*** DATA FOR PROCESSING ***

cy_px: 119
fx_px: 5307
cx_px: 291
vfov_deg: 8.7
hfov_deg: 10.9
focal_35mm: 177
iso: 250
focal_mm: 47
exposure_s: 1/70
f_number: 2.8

*** End of DATA FOR PROCESSING ***
*** DATA FOR PROCESSING ***

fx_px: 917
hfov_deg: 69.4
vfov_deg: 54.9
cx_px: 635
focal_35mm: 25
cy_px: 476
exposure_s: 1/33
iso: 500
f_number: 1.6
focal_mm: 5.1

*** End of DATA FOR PROCESSING ***

PROBLEM DESCRIPTION: Reproduce, word for word and in full, only the lines above that start at the line with "hfov_deg: 69.4" and run through the line with "focal_mm: 5.1", both ends included.

RESPONSE TO THE EXERCISE:
hfov_deg: 69.4
vfov_deg: 54.9
cx_px: 635
focal_35mm: 25
cy_px: 476
exposure_s: 1/33
iso: 500
f_number: 1.6
focal_mm: 5.1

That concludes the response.